20.10.2021 Restaurantbesuch, Kultur oder Sport - wer geimpft oder genesen ist, kann seit einigen Wochen in Niedersachsen häufiger die Maske abnehmen und wieder dichter zusammenkommen. Doch bislang macht nicht jeder Betrieb mit.

«Geimpft! Genesen!» steht auf einem Schild an einer Bar. Foto: Robert Michael/dpa-Zentralbild/dpa/Symbolbild © dpa - Deutsche Presse-Agentur GmbH

Rund einen Monat nach der Ausweitung der 2G-Regelung in der Corona-Pandemie ergibt sich für viele Betriebe Niedersachsen ein geteiltes Bild. 2G und 3G würden etwa zu gleichen Teilen in Gastronomiebetrieben und Hotels angewandt, sagte die Geschäftsführerin des Deutschen Hotel- und Gaststättenverbandes (Dehoga) Niedersachsen, Renate Mitulla, der Deutschen Presse-Agentur in Hannover.

Die Kontrolle über die Impf- oder Testnachweise sei sehr zeitintensiv und angesichts des Personalmangels eine zusätzliche Belastung. Wenn etwa ein Restaurant auf das 2G-Modell umstelle, also nur Geimpfte und Genesene hineinlasse, könnten mehr Tische aufgestellt werden. Viele Gastronomen stellten jedoch auch mit dem 2G-Modell weniger Tische auf als vor der Pandemie, um etwas mehr Abstand einhalten zu können.

Die 2G-Regel war in Niedersachsen vor rund einem Monat deutlich ausgeweitet worden - etwa in der Gastronomie, bei Kultur- oder Sportveranstaltungen. Betreiber und Veranstalter, die sich entscheiden, nur noch Geimpften und Genesenen Zutritt zu gewähren, sind in ihren Betrieben und Einrichtungen von der Durchsetzung der Maskenpflicht und Abstandsregeln befreit. Wer unter 18 Jahren alt ist, kann bei 2G auch ohne Corona-Test, Impfung oder Genesung in ein Restaurant oder zu einer Veranstaltung gehen.

Auch Fußballvereine dürfen mit der 2G-Regel wieder mehr Fans in die Stadien lassen. So spielte vergangene Woche Hannover 96 vor rund 40.000 Fans im heimischen Stadion. Der VfL Wolfsburg hatte sich bereits zuvor für das 2G-Modell entschieden, womit nach eigenen Angaben bislang keine Probleme festgestellt worden sind. Das Modell habe sich gut bewährt.

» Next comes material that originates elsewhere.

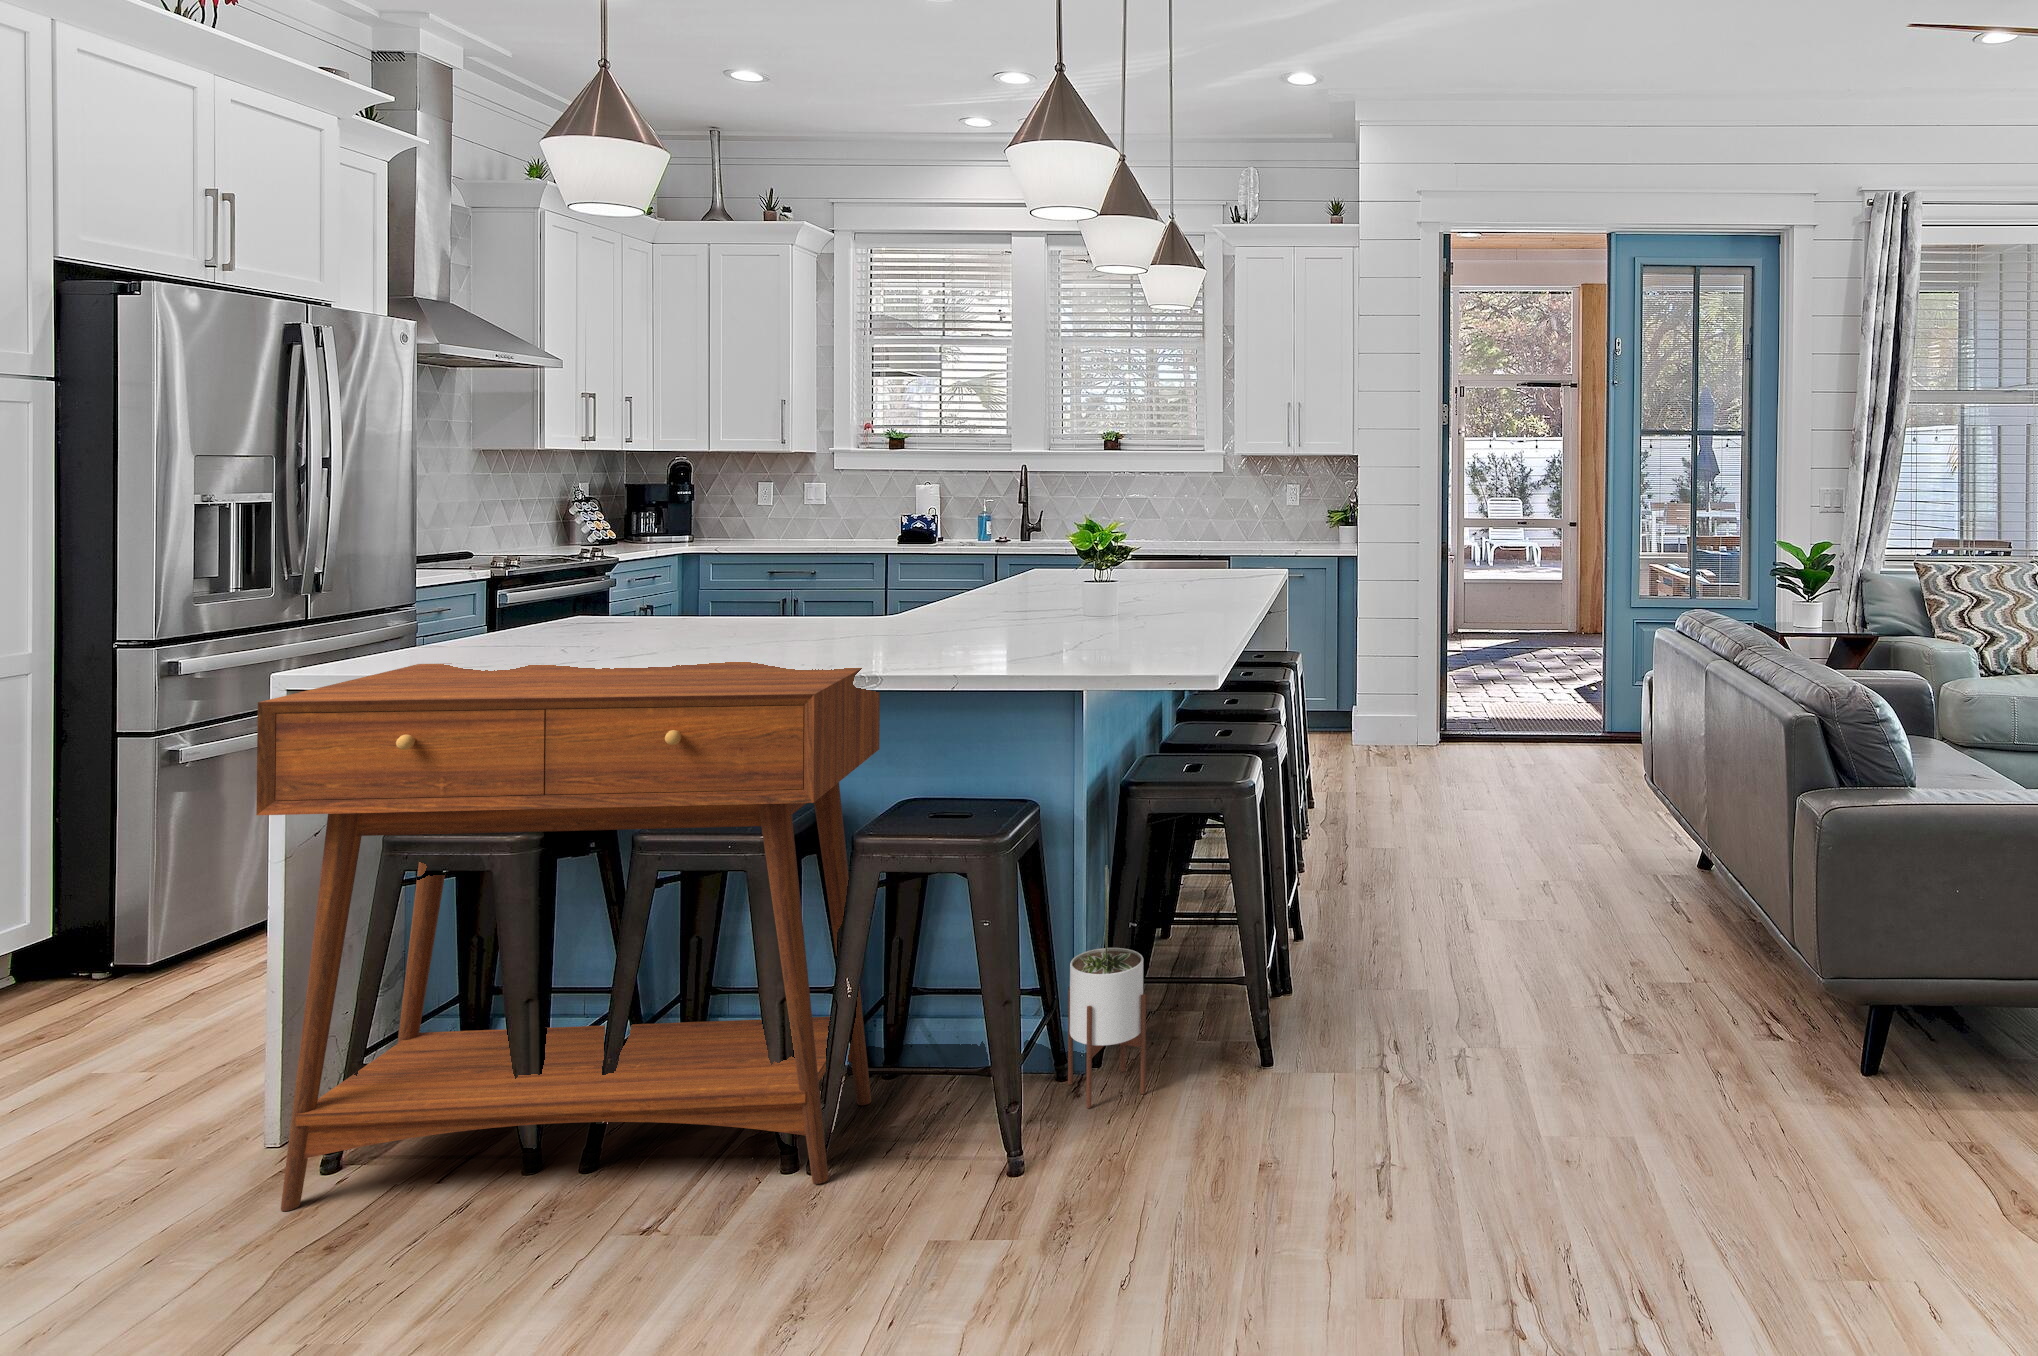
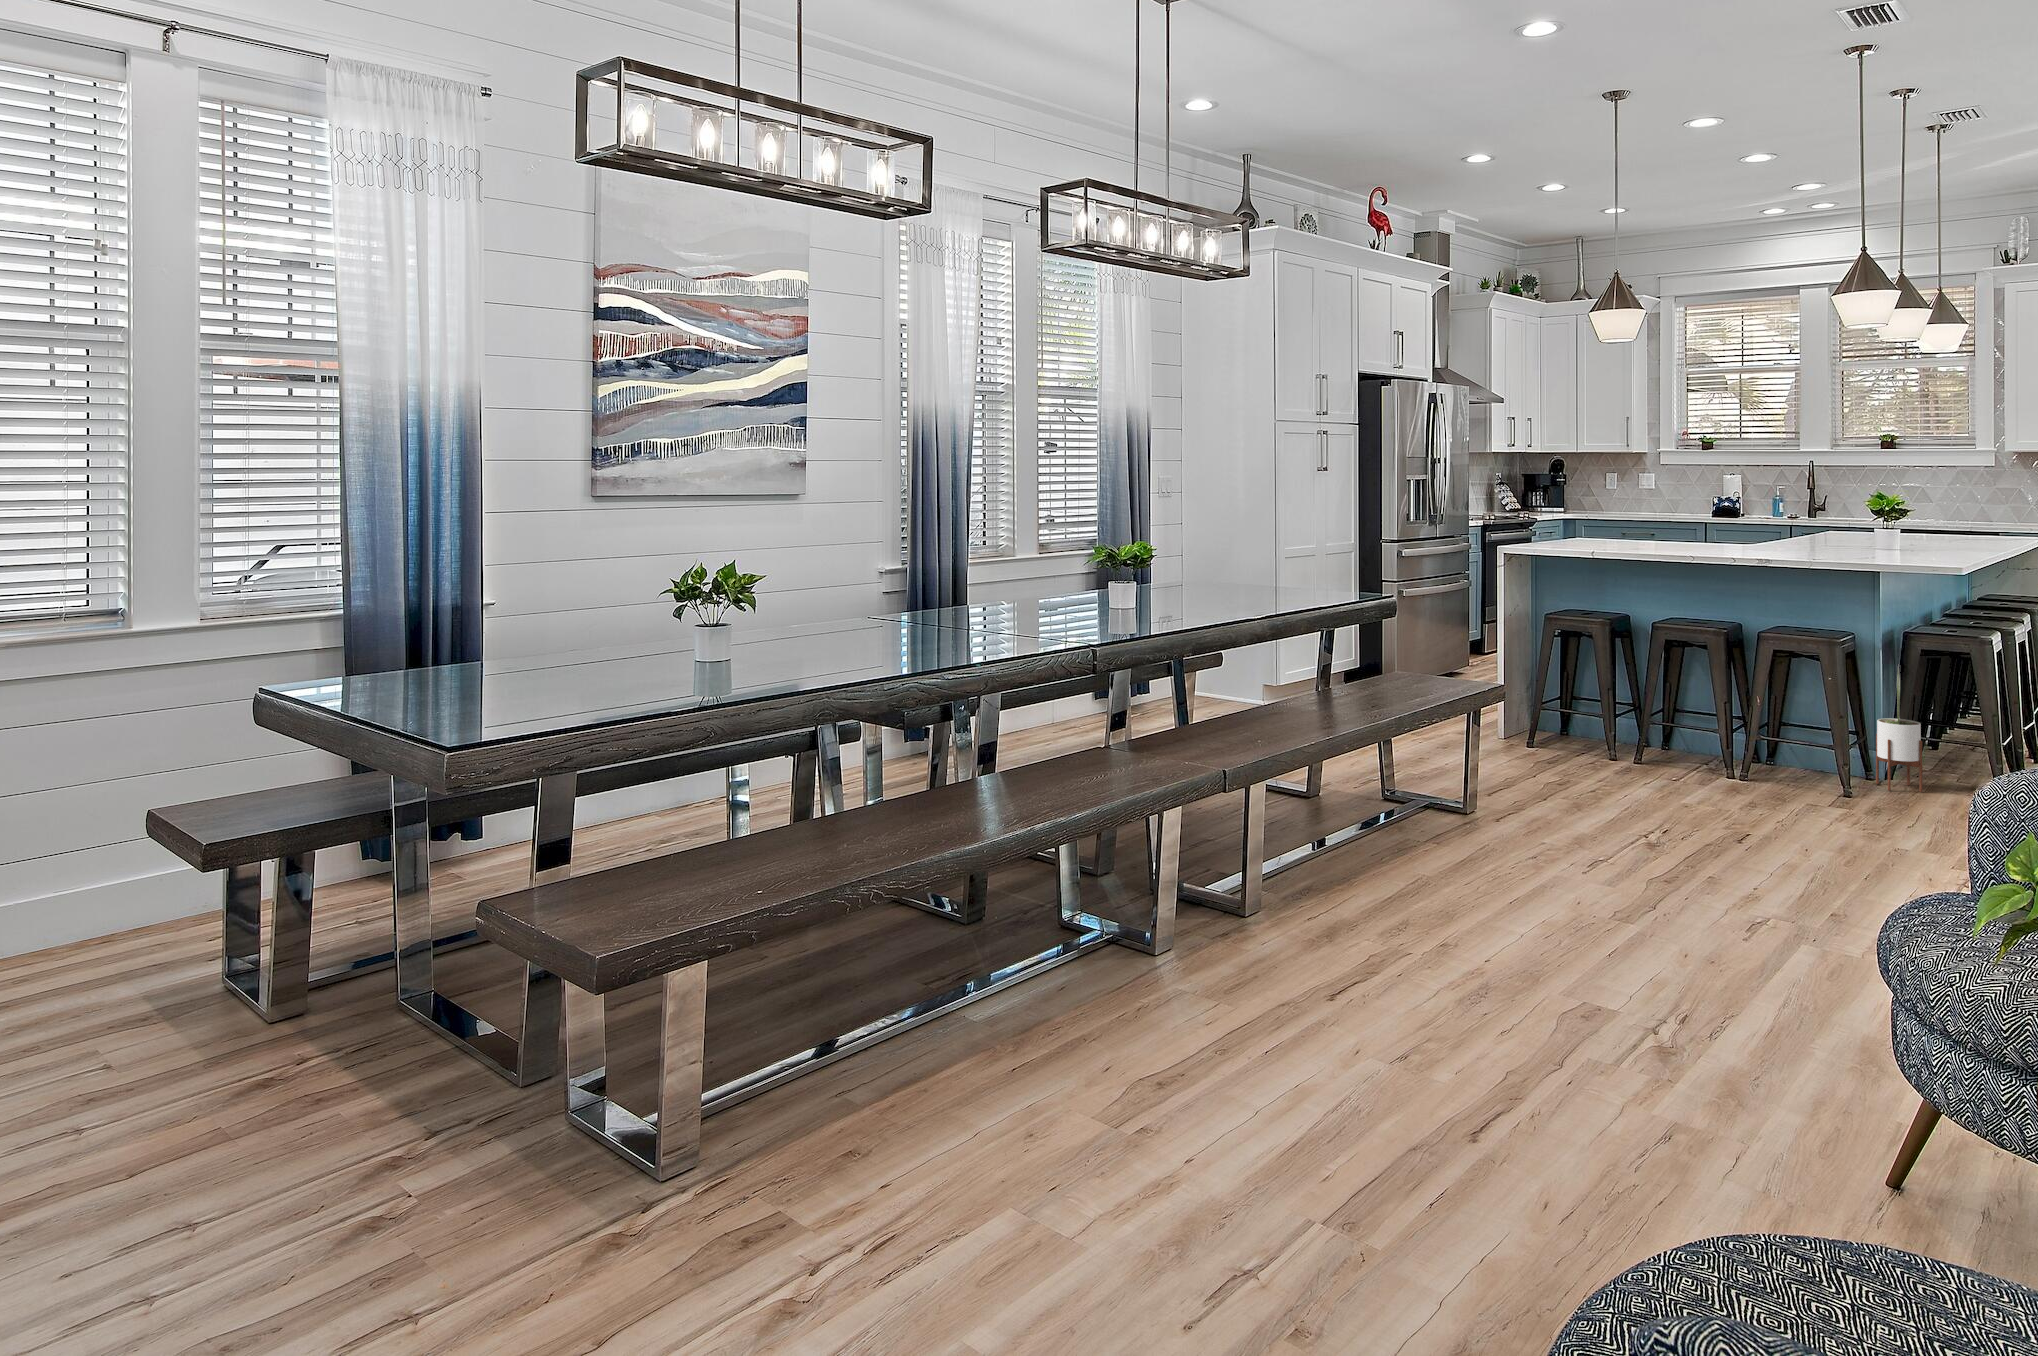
console table: present [256,662,880,1211] -> none [1523,552,1769,786]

Das Staatstheater Hannover stellt im Dezember auf das 2G-Modell um. «Wir haben nur sehr wenige und vereinzelte Rückmeldungen bekommen von Menschen, die sich durch die neue Regel von einem Theater- oder Opernbesuch ausgeschlossen fühlen», teilte eine Sprecherin auf Anfrage mit. Der weitaus größere Teil begrüße es.